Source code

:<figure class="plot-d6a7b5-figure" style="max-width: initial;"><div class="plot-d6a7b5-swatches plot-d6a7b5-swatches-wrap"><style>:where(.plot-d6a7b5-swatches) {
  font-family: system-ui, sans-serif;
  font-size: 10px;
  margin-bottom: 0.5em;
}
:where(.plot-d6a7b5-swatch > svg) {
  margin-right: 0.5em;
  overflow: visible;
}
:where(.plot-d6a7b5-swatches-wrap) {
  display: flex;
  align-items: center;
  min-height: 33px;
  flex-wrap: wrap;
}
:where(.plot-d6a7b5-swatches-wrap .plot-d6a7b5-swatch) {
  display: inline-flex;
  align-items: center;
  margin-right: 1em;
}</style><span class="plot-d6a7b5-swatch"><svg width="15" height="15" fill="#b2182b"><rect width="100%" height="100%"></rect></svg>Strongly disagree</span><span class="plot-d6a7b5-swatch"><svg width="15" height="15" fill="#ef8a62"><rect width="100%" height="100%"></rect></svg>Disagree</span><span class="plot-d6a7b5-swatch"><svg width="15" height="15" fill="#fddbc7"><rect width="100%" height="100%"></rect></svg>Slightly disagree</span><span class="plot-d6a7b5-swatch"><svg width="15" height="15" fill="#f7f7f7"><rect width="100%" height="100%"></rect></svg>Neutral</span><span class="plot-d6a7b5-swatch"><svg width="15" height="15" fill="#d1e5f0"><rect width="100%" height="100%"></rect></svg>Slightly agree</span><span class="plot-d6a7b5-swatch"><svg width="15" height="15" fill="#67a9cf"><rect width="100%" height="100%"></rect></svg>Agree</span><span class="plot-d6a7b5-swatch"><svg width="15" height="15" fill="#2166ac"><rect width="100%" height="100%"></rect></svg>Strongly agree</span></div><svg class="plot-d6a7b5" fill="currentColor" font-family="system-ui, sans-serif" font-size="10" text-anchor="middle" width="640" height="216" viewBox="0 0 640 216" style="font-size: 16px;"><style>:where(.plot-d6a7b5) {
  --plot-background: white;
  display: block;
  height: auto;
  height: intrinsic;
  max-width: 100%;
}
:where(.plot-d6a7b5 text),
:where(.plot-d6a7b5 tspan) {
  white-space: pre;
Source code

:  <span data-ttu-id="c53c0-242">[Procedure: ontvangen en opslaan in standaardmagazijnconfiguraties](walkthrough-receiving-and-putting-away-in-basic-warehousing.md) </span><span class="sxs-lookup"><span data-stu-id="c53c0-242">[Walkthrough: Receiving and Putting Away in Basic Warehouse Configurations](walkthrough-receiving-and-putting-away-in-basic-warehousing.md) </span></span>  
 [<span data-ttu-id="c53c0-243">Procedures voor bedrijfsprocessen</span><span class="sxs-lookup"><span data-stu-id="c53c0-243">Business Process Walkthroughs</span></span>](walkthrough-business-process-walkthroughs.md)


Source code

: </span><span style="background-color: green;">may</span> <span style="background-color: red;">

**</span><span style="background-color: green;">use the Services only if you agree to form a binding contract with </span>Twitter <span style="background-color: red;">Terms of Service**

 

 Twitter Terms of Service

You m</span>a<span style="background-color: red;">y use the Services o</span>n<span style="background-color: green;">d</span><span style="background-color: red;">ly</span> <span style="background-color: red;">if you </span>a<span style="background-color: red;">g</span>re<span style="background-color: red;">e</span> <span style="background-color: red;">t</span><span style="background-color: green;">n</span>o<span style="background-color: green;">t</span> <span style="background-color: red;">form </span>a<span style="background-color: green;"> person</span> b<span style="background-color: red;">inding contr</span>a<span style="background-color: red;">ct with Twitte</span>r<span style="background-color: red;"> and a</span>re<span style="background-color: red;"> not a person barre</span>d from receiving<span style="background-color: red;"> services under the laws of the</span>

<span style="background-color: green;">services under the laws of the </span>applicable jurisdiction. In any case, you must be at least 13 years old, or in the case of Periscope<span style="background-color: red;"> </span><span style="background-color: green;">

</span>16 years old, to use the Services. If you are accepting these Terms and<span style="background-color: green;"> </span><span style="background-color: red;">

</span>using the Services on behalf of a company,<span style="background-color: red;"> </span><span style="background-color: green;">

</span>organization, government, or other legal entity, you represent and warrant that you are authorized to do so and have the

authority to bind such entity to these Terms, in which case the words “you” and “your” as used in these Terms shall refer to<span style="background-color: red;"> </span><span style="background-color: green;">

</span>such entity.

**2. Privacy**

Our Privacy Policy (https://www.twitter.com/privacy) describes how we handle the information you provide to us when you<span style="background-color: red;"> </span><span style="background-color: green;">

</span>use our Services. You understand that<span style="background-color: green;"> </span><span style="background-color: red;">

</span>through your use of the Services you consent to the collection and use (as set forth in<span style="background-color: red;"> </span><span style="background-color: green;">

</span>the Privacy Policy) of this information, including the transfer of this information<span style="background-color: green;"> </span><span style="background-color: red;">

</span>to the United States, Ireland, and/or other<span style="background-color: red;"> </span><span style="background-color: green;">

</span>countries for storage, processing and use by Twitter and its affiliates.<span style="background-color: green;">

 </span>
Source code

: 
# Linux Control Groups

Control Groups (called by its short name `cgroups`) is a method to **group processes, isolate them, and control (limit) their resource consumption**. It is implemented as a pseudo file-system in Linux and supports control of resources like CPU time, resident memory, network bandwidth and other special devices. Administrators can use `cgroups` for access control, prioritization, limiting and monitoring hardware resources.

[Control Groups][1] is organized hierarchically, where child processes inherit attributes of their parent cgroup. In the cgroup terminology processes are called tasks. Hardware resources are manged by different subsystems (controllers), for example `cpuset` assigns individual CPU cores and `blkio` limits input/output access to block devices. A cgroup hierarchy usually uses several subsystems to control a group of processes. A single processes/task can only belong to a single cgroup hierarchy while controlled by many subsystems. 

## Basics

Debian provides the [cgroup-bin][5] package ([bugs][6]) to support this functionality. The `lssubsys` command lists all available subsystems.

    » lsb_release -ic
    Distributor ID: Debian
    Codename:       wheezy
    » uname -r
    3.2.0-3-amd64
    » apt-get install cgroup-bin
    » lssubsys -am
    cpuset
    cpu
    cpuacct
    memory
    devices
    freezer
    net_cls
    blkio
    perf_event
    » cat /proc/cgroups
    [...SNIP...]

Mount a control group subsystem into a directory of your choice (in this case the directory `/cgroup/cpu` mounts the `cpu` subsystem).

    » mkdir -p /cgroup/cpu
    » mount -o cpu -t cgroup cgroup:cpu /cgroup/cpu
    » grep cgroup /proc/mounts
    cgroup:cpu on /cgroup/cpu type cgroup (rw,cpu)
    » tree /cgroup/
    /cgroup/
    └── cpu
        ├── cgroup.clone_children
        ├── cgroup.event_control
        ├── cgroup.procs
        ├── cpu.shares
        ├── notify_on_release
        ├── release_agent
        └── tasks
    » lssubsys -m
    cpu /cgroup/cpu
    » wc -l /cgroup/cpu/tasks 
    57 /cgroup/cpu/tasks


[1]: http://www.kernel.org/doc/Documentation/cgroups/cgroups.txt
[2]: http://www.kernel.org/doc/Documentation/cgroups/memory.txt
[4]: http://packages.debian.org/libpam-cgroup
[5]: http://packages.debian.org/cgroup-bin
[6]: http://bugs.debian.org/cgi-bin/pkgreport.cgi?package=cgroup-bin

§ §

Everything from the first line of the records above to the line containing "margin-right: 1em;", inclusive, should be repeated exactly; leave out the rest.

Source code

:<figure class="plot-d6a7b5-figure" style="max-width: initial;"><div class="plot-d6a7b5-swatches plot-d6a7b5-swatches-wrap"><style>:where(.plot-d6a7b5-swatches) {
  font-family: system-ui, sans-serif;
  font-size: 10px;
  margin-bottom: 0.5em;
}
:where(.plot-d6a7b5-swatch > svg) {
  margin-right: 0.5em;
  overflow: visible;
}
:where(.plot-d6a7b5-swatches-wrap) {
  display: flex;
  align-items: center;
  min-height: 33px;
  flex-wrap: wrap;
}
:where(.plot-d6a7b5-swatches-wrap .plot-d6a7b5-swatch) {
  display: inline-flex;
  align-items: center;
  margin-right: 1em;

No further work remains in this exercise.